* **WORK REQUIRED**
Copy out each of the lines that follow word for word, in the order given.
--*--
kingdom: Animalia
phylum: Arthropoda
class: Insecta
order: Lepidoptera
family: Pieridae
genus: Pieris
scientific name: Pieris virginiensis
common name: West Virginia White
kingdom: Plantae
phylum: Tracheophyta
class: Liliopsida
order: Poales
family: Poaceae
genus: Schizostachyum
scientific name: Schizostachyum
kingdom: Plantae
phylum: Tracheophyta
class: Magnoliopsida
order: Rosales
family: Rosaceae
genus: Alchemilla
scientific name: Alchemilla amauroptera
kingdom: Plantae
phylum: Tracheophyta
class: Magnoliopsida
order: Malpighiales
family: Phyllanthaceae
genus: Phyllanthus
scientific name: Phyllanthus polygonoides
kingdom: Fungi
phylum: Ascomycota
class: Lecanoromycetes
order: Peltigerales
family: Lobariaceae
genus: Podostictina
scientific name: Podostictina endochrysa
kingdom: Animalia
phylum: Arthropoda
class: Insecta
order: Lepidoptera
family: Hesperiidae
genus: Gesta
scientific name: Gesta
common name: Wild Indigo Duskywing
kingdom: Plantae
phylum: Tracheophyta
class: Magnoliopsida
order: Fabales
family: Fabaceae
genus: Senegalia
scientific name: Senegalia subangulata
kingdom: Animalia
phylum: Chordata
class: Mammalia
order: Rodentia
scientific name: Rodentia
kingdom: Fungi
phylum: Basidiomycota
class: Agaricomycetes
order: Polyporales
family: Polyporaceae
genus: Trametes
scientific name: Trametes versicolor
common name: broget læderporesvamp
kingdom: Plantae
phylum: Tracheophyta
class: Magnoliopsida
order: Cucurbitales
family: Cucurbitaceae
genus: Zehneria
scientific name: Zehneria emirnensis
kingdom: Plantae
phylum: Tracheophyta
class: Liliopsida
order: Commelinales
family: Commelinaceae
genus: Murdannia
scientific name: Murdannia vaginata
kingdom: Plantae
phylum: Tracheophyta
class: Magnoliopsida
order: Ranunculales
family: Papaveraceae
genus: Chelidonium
--*--
* **WRITTEN RESPONSE**
kingdom: Animalia
phylum: Arthropoda
class: Insecta
order: Lepidoptera
family: Pieridae
genus: Pieris
scientific name: Pieris virginiensis
common name: West Virginia White
kingdom: Plantae
phylum: Tracheophyta
class: Liliopsida
order: Poales
family: Poaceae
genus: Schizostachyum
scientific name: Schizostachyum
kingdom: Plantae
phylum: Tracheophyta
class: Magnoliopsida
order: Rosales
family: Rosaceae
genus: Alchemilla
scientific name: Alchemilla amauroptera
kingdom: Plantae
phylum: Tracheophyta
class: Magnoliopsida
order: Malpighiales
family: Phyllanthaceae
genus: Phyllanthus
scientific name: Phyllanthus polygonoides
kingdom: Fungi
phylum: Ascomycota
class: Lecanoromycetes
order: Peltigerales
family: Lobariaceae
genus: Podostictina
scientific name: Podostictina endochrysa
kingdom: Animalia
phylum: Arthropoda
class: Insecta
order: Lepidoptera
family: Hesperiidae
genus: Gesta
scientific name: Gesta
common name: Wild Indigo Duskywing
kingdom: Plantae
phylum: Tracheophyta
class: Magnoliopsida
order: Fabales
family: Fabaceae
genus: Senegalia
scientific name: Senegalia subangulata
kingdom: Animalia
phylum: Chordata
class: Mammalia
order: Rodentia
scientific name: Rodentia
kingdom: Fungi
phylum: Basidiomycota
class: Agaricomycetes
order: Polyporales
family: Polyporaceae
genus: Trametes
scientific name: Trametes versicolor
common name: broget læderporesvamp
kingdom: Plantae
phylum: Tracheophyta
class: Magnoliopsida
order: Cucurbitales
family: Cucurbitaceae
genus: Zehneria
scientific name: Zehneria emirnensis
kingdom: Plantae
phylum: Tracheophyta
class: Liliopsida
order: Commelinales
family: Commelinaceae
genus: Murdannia
scientific name: Murdannia vaginata
kingdom: Plantae
phylum: Tracheophyta
class: Magnoliopsida
order: Ranunculales
family: Papaveraceae
genus: Chelidonium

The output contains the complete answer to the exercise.